Where a line of the listing below holds "middle", add it to the tally; give only the final number.

─── RECORDS TO USE

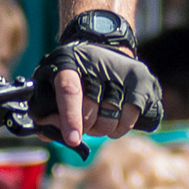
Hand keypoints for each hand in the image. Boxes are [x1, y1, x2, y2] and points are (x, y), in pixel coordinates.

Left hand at [33, 18, 161, 138]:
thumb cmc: (75, 75)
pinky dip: (120, 128)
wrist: (107, 48)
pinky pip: (130, 120)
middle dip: (84, 127)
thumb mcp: (52, 83)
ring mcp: (123, 72)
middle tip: (82, 122)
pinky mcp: (143, 81)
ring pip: (111, 121)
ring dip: (102, 129)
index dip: (70, 117)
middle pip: (91, 114)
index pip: (70, 91)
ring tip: (100, 117)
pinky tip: (115, 120)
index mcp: (69, 62)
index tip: (73, 139)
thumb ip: (44, 109)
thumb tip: (47, 133)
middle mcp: (98, 63)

──────

(OUTPUT FOR THIS TASK) 4